=== Extract ===
Abstract :
[en] 1. Introduction
Age-related macular degeneration (AMD) is the leading cause of blindness among the elderly population in developed countries. 90% of all vision loss due to AMD result from the exudative form of this pathology, which is characterized by choroidal neovascularization (CNV). Currently, diagnosis of AMD relies on ophthalmologic exams and treatments of the exudative form are based on the use of anti-angiogenic drug targeting vascular endothelial growth factors (VEGF). Despite these advances, several clinical challenges have to be overcome, among these the choice of adapted therapeutic treatments and the identification of biomarkers as indicator of patient stratification, disease progression and treatment responses are essential.
2. Approach
In this study, we decide to apply a NMR-based metabolomics approach on a cohort of AMD patients and on a laser-induced murine choroidal neovascularization experimental (CNV) model that mimics the development of the angiogenesis phase of the pathology(1).
===
#### Tasks to carry out
**A.** According to the abstract, what share of all vision loss due to AMD comes from the exudative form?
**B.** Write out the part of the abstract that begins at the words "2. Approach" and stops after "of the pathology(1).".
=== Data ===
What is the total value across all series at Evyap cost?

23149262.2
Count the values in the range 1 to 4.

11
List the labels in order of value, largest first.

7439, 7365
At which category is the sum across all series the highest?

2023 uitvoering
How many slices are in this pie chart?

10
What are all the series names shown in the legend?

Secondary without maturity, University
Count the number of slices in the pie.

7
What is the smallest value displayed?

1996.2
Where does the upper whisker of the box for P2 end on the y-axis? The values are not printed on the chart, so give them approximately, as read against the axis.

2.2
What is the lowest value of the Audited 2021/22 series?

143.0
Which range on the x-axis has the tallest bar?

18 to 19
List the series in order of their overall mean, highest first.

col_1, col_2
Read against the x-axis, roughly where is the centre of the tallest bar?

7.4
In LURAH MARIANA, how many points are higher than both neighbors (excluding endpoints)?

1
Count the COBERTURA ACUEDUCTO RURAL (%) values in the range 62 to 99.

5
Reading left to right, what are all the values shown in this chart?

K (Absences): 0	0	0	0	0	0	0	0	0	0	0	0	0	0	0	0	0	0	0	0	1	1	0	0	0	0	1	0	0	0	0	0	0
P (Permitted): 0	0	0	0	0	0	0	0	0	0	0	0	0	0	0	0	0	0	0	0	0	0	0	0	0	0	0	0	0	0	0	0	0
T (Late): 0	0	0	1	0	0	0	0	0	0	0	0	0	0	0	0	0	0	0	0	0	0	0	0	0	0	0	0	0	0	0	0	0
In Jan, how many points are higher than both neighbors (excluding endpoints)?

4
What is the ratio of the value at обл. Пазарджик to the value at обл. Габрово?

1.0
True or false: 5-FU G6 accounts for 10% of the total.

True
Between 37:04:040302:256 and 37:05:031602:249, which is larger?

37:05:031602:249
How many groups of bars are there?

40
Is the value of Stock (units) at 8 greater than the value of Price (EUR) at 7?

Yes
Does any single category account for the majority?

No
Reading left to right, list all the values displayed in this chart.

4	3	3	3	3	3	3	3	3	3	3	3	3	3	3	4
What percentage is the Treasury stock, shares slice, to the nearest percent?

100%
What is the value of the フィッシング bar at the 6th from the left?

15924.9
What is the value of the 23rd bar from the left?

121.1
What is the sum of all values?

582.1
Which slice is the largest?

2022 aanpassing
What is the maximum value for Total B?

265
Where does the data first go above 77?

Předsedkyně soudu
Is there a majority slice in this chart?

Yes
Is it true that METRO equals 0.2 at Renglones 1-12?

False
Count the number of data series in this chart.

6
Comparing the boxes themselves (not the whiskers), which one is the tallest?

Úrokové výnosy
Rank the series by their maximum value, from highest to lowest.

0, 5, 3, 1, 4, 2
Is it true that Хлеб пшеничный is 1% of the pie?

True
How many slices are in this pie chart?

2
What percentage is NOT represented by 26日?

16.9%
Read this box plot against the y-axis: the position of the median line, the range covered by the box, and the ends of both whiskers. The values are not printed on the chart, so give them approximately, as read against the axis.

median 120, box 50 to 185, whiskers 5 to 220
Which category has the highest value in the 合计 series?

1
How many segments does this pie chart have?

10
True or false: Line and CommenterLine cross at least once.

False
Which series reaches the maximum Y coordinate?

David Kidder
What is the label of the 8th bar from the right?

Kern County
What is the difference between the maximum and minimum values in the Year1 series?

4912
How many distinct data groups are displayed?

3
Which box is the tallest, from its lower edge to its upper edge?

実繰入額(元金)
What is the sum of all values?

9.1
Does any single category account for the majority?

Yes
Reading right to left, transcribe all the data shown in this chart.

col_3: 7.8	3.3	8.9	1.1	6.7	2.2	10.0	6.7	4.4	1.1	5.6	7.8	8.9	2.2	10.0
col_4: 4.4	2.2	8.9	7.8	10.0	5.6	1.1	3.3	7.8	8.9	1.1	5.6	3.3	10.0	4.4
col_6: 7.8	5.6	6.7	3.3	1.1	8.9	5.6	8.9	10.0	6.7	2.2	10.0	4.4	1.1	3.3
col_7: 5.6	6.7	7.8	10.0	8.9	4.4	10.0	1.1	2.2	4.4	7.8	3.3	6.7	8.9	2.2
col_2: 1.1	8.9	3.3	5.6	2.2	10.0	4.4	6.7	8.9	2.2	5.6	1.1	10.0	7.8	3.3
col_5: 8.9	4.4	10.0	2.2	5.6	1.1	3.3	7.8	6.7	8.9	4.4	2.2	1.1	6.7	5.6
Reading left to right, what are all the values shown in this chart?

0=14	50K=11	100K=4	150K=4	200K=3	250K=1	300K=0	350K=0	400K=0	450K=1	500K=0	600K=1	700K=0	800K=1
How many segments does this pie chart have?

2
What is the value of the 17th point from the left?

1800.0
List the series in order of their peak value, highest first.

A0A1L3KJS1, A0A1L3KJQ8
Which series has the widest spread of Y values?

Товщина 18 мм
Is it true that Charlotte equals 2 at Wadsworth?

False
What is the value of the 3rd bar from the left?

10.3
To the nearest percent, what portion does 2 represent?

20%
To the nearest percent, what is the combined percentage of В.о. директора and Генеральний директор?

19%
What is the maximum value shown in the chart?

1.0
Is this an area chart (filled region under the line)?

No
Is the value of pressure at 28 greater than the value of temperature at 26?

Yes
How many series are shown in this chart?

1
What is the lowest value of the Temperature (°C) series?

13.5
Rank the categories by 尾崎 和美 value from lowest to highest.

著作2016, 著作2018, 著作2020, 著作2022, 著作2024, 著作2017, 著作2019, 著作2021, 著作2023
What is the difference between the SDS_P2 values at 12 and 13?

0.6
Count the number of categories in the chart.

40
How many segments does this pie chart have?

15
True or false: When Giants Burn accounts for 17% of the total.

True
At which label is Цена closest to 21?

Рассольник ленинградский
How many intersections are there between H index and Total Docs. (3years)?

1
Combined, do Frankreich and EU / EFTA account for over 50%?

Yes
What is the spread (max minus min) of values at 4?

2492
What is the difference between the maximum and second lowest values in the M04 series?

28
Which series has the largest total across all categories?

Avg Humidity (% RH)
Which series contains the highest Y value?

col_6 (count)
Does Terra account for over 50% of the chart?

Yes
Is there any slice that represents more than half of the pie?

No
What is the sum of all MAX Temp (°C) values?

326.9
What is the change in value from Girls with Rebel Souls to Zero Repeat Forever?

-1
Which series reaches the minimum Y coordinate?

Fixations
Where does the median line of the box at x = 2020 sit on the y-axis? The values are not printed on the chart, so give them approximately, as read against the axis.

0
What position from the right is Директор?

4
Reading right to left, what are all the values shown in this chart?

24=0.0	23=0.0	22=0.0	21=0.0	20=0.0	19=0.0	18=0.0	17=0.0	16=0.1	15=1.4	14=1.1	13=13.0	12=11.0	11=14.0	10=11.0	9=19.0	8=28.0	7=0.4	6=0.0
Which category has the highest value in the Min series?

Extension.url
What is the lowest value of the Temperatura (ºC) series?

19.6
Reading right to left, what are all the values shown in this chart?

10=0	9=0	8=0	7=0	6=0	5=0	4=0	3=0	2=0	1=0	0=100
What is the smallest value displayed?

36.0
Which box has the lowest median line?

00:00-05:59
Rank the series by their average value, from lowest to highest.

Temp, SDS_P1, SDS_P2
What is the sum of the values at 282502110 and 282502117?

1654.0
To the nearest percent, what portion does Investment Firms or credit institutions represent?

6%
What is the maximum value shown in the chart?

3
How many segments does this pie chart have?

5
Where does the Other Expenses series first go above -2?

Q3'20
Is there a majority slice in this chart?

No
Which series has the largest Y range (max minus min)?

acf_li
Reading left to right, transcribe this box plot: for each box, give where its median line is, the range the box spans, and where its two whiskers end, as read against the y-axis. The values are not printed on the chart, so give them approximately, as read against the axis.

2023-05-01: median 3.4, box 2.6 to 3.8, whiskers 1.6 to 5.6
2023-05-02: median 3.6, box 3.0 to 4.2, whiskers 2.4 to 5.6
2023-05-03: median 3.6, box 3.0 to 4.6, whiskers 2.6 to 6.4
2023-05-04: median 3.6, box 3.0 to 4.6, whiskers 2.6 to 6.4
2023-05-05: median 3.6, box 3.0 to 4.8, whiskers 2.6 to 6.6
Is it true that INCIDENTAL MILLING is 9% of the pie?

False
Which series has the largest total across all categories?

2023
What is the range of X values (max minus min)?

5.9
===
#### Written responses
**A.** 90%

**B.**
2. Approach
In this study, we decide to apply a NMR-based metabolomics approach on a cohort of AMD patients and on a laser-induced murine choroidal neovascularization experimental (CNV) model that mimics the development of the angiogenesis phase of the pathology(1).